§ **EXERCISE**: Extract the lines starting with the one containing "140mm, so keep to that." and running through the one containing "Entry: 25°C", copying each exactly.

§ **INPUT DATA**:
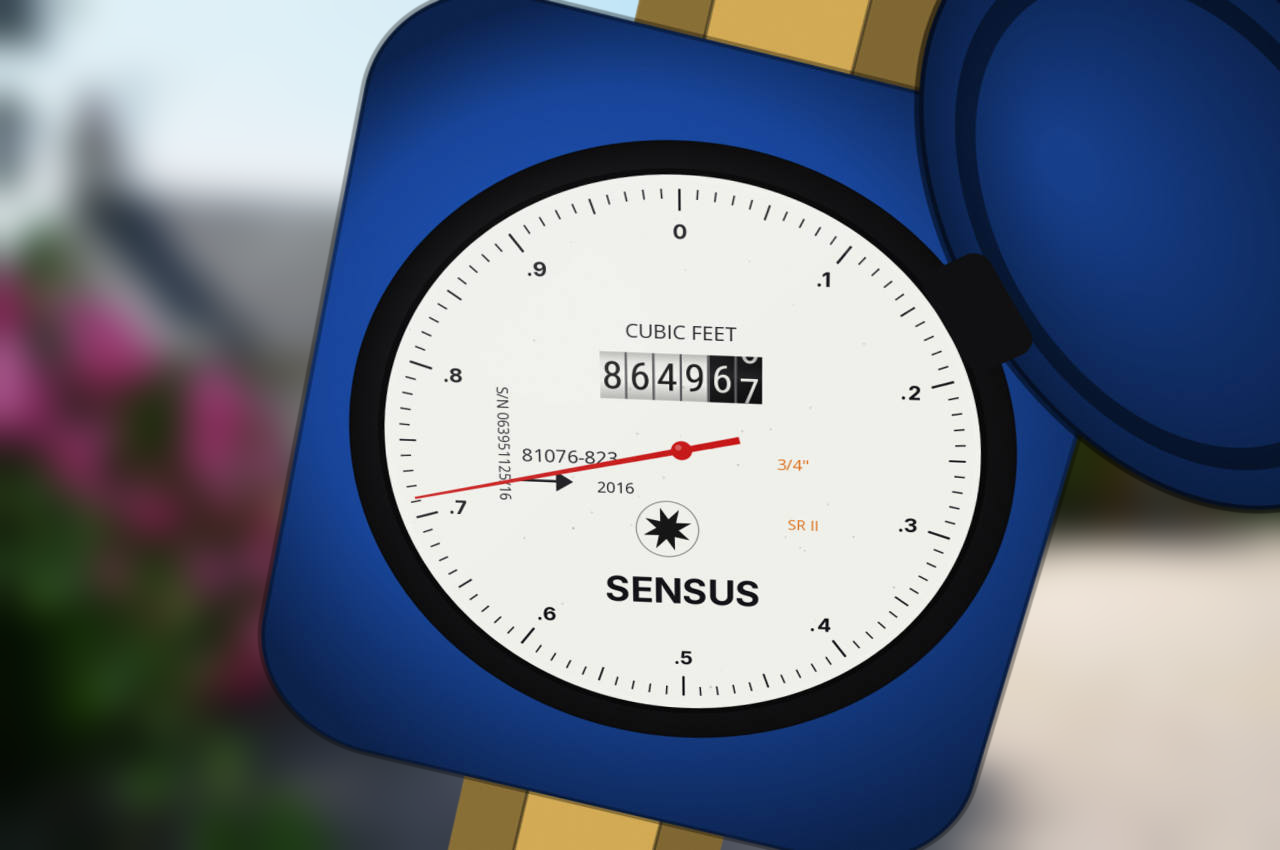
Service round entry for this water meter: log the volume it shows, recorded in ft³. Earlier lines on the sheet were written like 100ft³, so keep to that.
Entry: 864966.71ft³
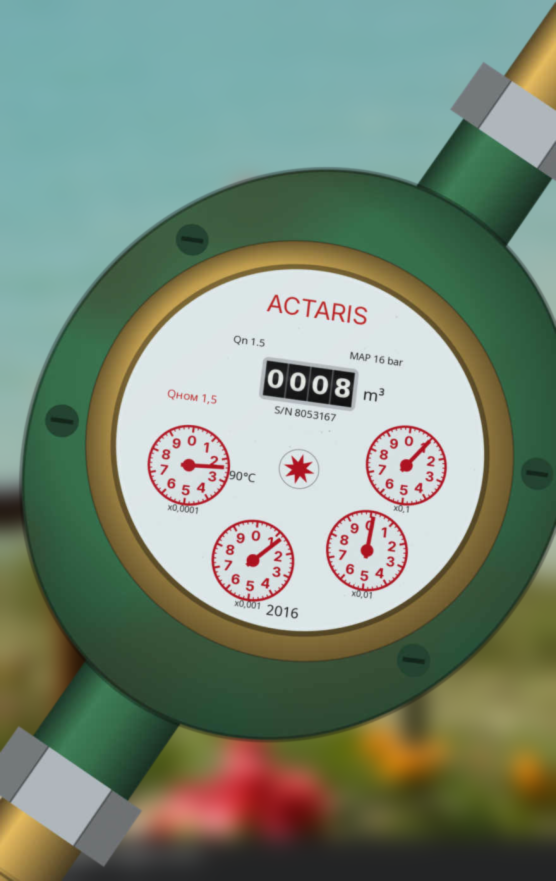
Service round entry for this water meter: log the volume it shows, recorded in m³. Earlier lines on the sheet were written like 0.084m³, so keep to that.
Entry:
==
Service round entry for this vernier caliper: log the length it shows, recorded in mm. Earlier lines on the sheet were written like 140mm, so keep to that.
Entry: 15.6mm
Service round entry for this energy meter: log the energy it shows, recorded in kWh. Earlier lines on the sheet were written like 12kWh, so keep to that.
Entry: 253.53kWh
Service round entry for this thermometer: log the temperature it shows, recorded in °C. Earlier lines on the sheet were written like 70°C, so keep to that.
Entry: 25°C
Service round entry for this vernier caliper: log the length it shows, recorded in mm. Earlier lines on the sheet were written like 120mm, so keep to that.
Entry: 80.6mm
--
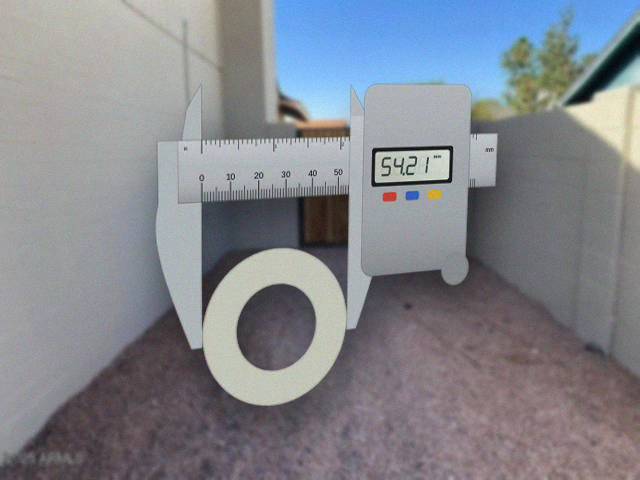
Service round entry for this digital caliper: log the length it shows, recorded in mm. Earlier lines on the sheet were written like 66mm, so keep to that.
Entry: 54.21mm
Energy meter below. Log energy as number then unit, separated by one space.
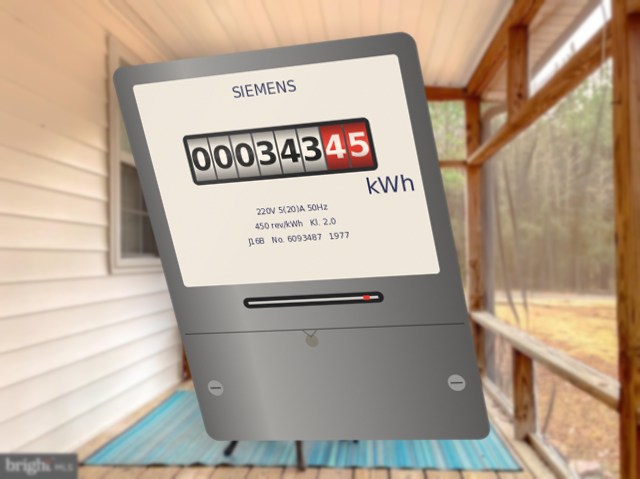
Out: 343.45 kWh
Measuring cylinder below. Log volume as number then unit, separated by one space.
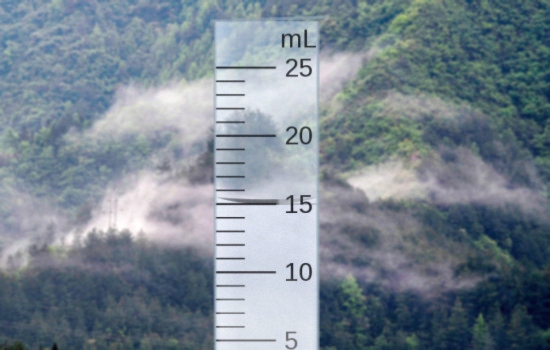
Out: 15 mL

§ **EXPECTED ANSWER**:
Service round entry for this vernier caliper: log the length it shows, recorded in mm. Earlier lines on the sheet were written like 140mm, so keep to that.
Entry: 15.6mm
Service round entry for this energy meter: log the energy it shows, recorded in kWh. Earlier lines on the sheet were written like 12kWh, so keep to that.
Entry: 253.53kWh
Service round entry for this thermometer: log the temperature it shows, recorded in °C. Earlier lines on the sheet were written like 70°C, so keep to that.
Entry: 25°C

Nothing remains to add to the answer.